O que mais espanta é que, nesta altura do campeonato, com os preços em franca disparada, ainda se esteja tendo de perder tempo em tentar convencer o público com o gogó, ao arrepio de ações concretas.


Mais grave ainda é que Dilma, Fazenda e Banco Central agora se manifestam em uníssono, atribuindo a inflação a fatores globais.
Apontam todos para o culpado errado.

Guido Mantega chegou a dizer que não estamos tão "mal na foto", embora os próprios dados que apresentou ontem indiquem que a escalada de preços no Brasil só perca para as da Índia, Rússia e Argentina.


O diagnóstico é equivocado porque o país sofre com uma inflação diretamente resultante da leniência do governo passado, que disparou os gastos públicos e incentivou crédito e consumo além da conta para eleger a atual presidente.

Ou seja, ao fator global, que efetivamente existe, juntam-se razões absolutamente domésticas. Paga-se hoje o que poderíamos chamar de "custo Dilma", vitimando principalmente os mais pobres e quem vive de salário em geral.


Isso é fato, que até a presidente enfim admitiu ontem, embora meio a contragosto: "Além dessas pressões internacionais, hoje, nós sabemos também - e não vamos esconder esse fato - que a nossa inflação subiu devido a choques internos", registrou a Folha de S.Paulo.
A postura contrasta com o que ela vinha defendendo - inclusive em sua mais enfática manifestação recente sobre o assunto, na entrevista que deu ao Valor Econômico em março.


Os números oficiais confirmam o peso desproporcional e fundamental do gasto público na atual disparada de preços.
Mantega escancarou-os ao Conselhão ontem. No ano passado, em que o país crescia vigorosamente, foi praticada uma política fortemente expansionista e as despesas públicas subiram quase 20%.


A maior parte dos diagnósticos sugere que é preciso desacelerar gastos e, consequentemente, a economia para conter a inflação, unanimemente tida como o mal maior a ser evitado.
Mas neste ano as despesas do governo voltarão a crescer com força:
mais 7,1%, ou quase o dobro do que o crescimento projetado para o PIB. Segundo Mantega, é para "não matar a galinha dos ovos de ouro".
Desdenha ele que a inflação é capaz de dizimar todo o galinheiro.

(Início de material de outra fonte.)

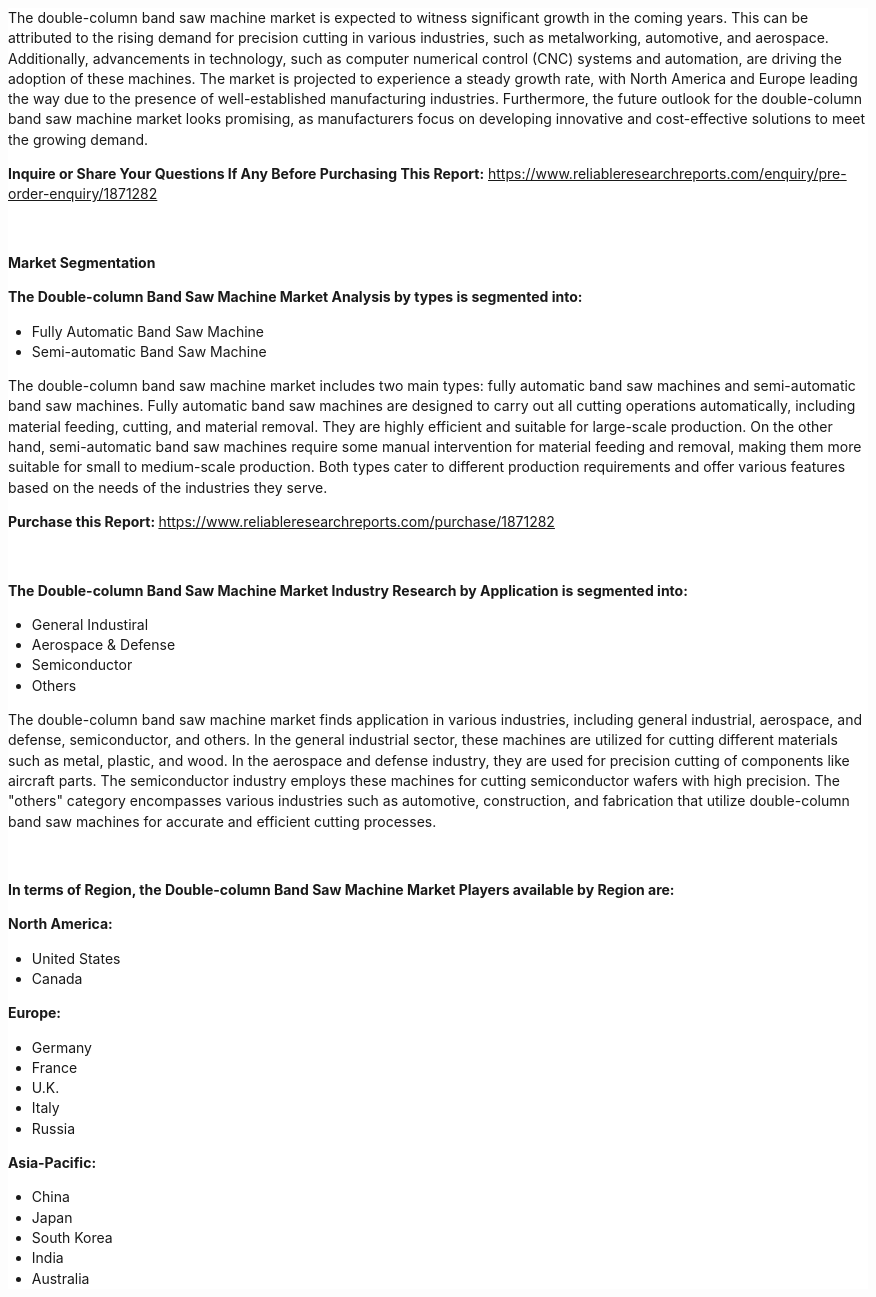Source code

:<p><p>The double-column band saw machine market is expected to witness significant growth in the coming years. This can be attributed to the rising demand for precision cutting in various industries, such as metalworking, automotive, and aerospace. Additionally, advancements in technology, such as computer numerical control (CNC) systems and automation, are driving the adoption of these machines. The market is projected to experience a steady growth rate, with North America and Europe leading the way due to the presence of well-established manufacturing industries. Furthermore, the future outlook for the double-column band saw machine market looks promising, as manufacturers focus on developing innovative and cost-effective solutions to meet the growing demand.</p></p>
<p><strong>Inquire or Share Your Questions If Any Before Purchasing This Report:</strong> <a href="https://www.reliableresearchreports.com/enquiry/pre-order-enquiry/1871282">https://www.reliableresearchreports.com/enquiry/pre-order-enquiry/1871282</a></p>
<p>&nbsp;</p>
<p><strong>Market Segmentation</strong></p>
<p><strong>The Double-column Band Saw Machine Market Analysis by types is segmented into:</strong></p>
<p><ul><li>Fully Automatic Band Saw Machine</li><li>Semi-automatic Band Saw Machine</li></ul></p>
<p><p>The double-column band saw machine market includes two main types: fully automatic band saw machines and semi-automatic band saw machines. Fully automatic band saw machines are designed to carry out all cutting operations automatically, including material feeding, cutting, and material removal. They are highly efficient and suitable for large-scale production. On the other hand, semi-automatic band saw machines require some manual intervention for material feeding and removal, making them more suitable for small to medium-scale production. Both types cater to different production requirements and offer various features based on the needs of the industries they serve.</p></p>
<p><strong>Purchase this Report:&nbsp;</strong><a href="https://www.reliableresearchreports.com/purchase/1871282">https://www.reliableresearchreports.com/purchase/1871282</a></p>
<p>&nbsp;</p>
<p><strong>The Double-column Band Saw Machine Market Industry Research by Application is segmented into:</strong></p>
<p><ul><li>General Industiral</li><li>Aerospace & Defense</li><li>Semiconductor</li><li>Others</li></ul></p>
<p><p>The double-column band saw machine market finds application in various industries, including general industrial, aerospace, and defense, semiconductor, and others. In the general industrial sector, these machines are utilized for cutting different materials such as metal, plastic, and wood. In the aerospace and defense industry, they are used for precision cutting of components like aircraft parts. The semiconductor industry employs these machines for cutting semiconductor wafers with high precision. The "others" category encompasses various industries such as automotive, construction, and fabrication that utilize double-column band saw machines for accurate and efficient cutting processes.</p></p>
<p>&nbsp;</p>
<p><strong>In terms of Region, the Double-column Band Saw Machine Market Players available by Region are:</strong></p>
<p>
    <p> <strong> North America: </strong>
        <ul>
            <li>United States</li>
            <li>Canada</li>
        </ul>
        </p> 
    <p> <strong> Europe: </strong>
        <ul>
            <li>Germany</li>
            <li>France</li>
            <li>U.K.</li>
            <li>Italy</li>
            <li>Russia</li>
        </ul>
        </p> 
    <p> <strong> Asia-Pacific: </strong>
        <ul>
            <li>China</li>
            <li>Japan</li>
            <li>South Korea</li>
            <li>India</li>
            <li>Australia</li>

A distância entre a preocupação com a inflação e as ações da equipe econômica também pode ser verificada por outro aspecto:
os juros, principal arma para debelar preços.
Cristiano Romero mostra hoje no Valor Econômico que o último aumento, decidido na semana passada, na realidade resultou numa taxa de juro real mais baixa do que a que vigorava dois meses atrás.


Em princípio de março, a taxa real estava em 6,88% ao ano e agora caiu para 6,65%, considerando os juros futuros de 360 dias e as expectativas de inflação para os próximos 12 meses.
A despeito de a inflação só ter aumentado, o juro de hoje é praticamente o mesmo de janeiro. "Em resumo, o quadro é este:
enquanto os agentes do mercado acreditam que a inflação será maior neste e no próximo ano, o BC pratica juro real menor para enfrentar o problema".


As contradições petistas também se manifestam na intenção de conceder os aeroportos à iniciativa privada, agora oficializada. Trata-se de medida tão aguardada quanto sistematicamente postergada pelo PT ao longo dos últimos oito anos.
As concessões sempre foram demonizadas na gestão Lula, com aval da então chefe da Casa Civil e hoje presidente da República.


A pressa de agora justifica-se pelo cenário de caos que já se vive nos aeroportos brasileiros e que só tende a aumentar.
Dos 67 terminais administrados pela Infraero, cinco já deverão ser concedidos até julho, com investimento de R$ 4 bilhões.
Mas, mesmo quando estiverem prontas, as obras de reforma dos terminais já chegarão defasadas:
daqui até a Copa, o fluxo de passageiros deve crescer 45%, superando em muito as projeções da Infraero.


Tanto no caso da inflação quanto no dos aeroportos, o PT está tendo de dobrar-se aos fatos. O partido está vendo seu discurso ser superado pela dura realidade.
Tanto melhor para o país que dogmas perniciosos para a sociedade brasileira sejam abandonados em favor dos interesses da população.
O importante é que este novo discurso seja incorporado à prática cotidiana do governo.